**WHAT YOU NEED TO DO:**
Copy out again, unchanged, the listing below from the line that has "11: (252, 579)" through the line that has "54: (138, 528)".

**DATA TO EXAMINE:**
····················

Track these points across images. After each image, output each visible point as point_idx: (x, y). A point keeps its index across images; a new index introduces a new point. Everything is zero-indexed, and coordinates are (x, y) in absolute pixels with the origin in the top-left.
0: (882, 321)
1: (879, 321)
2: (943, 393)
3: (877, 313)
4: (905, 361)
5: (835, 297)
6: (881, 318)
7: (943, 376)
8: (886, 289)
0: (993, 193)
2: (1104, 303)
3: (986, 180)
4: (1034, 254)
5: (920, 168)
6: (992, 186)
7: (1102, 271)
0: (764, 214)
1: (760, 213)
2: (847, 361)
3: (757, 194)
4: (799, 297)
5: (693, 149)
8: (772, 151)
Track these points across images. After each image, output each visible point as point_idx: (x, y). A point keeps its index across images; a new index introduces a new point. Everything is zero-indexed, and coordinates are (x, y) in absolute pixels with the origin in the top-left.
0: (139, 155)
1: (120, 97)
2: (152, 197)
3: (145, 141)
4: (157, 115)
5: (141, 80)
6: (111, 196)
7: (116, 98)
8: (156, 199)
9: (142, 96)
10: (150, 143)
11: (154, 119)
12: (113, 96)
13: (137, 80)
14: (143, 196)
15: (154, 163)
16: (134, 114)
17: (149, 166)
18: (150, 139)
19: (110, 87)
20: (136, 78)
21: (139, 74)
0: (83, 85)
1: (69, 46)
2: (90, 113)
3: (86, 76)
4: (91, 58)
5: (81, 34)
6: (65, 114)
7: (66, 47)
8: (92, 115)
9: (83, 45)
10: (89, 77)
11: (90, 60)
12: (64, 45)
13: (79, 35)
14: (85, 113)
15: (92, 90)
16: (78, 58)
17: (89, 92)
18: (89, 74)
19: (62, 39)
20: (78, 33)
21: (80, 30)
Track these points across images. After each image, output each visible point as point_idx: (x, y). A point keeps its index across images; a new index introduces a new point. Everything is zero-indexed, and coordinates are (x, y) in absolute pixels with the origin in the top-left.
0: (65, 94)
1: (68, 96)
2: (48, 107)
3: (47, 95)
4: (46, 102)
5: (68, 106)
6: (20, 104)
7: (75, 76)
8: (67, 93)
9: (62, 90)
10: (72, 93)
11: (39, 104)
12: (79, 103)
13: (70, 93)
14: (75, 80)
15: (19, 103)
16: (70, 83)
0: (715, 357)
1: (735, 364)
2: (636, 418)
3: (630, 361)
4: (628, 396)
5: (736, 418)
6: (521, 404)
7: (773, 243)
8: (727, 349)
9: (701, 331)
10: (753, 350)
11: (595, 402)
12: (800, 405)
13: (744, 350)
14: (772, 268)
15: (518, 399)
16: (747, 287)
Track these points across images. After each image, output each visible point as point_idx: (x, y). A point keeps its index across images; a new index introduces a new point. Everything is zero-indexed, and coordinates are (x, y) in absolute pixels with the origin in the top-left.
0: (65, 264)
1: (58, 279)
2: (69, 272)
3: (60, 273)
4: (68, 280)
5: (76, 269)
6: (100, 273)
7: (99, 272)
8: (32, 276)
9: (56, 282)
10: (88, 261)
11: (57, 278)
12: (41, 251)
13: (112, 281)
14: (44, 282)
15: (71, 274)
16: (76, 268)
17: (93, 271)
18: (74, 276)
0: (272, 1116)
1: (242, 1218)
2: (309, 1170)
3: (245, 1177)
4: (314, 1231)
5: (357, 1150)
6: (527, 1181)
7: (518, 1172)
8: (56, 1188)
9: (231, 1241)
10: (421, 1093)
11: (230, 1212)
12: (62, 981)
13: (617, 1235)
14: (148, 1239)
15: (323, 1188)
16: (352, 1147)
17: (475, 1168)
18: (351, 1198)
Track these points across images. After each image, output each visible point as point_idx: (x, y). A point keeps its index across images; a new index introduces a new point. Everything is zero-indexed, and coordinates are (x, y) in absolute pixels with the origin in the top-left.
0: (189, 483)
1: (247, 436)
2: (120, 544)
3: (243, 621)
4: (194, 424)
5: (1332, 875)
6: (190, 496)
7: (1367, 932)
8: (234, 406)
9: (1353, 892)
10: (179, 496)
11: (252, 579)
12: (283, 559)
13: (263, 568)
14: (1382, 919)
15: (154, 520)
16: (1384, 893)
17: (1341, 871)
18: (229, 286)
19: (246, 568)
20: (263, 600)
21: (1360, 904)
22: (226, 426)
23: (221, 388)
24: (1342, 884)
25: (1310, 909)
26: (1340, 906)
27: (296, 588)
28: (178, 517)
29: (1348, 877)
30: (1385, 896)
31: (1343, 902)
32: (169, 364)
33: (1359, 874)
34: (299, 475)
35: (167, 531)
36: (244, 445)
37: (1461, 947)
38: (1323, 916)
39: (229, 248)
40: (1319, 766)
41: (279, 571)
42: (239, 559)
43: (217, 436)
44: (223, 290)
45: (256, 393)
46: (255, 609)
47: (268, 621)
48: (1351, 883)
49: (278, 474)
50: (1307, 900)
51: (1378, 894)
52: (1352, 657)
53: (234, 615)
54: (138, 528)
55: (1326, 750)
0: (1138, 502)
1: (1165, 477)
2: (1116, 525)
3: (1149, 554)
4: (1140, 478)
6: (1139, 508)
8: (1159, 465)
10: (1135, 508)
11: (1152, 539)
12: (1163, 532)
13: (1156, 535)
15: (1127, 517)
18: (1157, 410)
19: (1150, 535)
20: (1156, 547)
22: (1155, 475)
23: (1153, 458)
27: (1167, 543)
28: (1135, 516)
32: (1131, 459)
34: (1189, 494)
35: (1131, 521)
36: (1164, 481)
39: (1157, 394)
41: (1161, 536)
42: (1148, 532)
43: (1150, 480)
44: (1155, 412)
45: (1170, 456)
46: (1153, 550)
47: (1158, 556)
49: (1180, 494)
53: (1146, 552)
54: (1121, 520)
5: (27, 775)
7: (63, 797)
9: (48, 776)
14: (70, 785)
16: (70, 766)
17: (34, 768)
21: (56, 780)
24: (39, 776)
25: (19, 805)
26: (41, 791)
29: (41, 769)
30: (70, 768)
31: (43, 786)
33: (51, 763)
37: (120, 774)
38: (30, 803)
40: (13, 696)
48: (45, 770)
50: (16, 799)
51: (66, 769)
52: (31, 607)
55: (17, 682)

····················

**FINAL ANSWER:**
11: (252, 579)
12: (283, 559)
13: (263, 568)
14: (1382, 919)
15: (154, 520)
16: (1384, 893)
17: (1341, 871)
18: (229, 286)
19: (246, 568)
20: (263, 600)
21: (1360, 904)
22: (226, 426)
23: (221, 388)
24: (1342, 884)
25: (1310, 909)
26: (1340, 906)
27: (296, 588)
28: (178, 517)
29: (1348, 877)
30: (1385, 896)
31: (1343, 902)
32: (169, 364)
33: (1359, 874)
34: (299, 475)
35: (167, 531)
36: (244, 445)
37: (1461, 947)
38: (1323, 916)
39: (229, 248)
40: (1319, 766)
41: (279, 571)
42: (239, 559)
43: (217, 436)
44: (223, 290)
45: (256, 393)
46: (255, 609)
47: (268, 621)
48: (1351, 883)
49: (278, 474)
50: (1307, 900)
51: (1378, 894)
52: (1352, 657)
53: (234, 615)
54: (138, 528)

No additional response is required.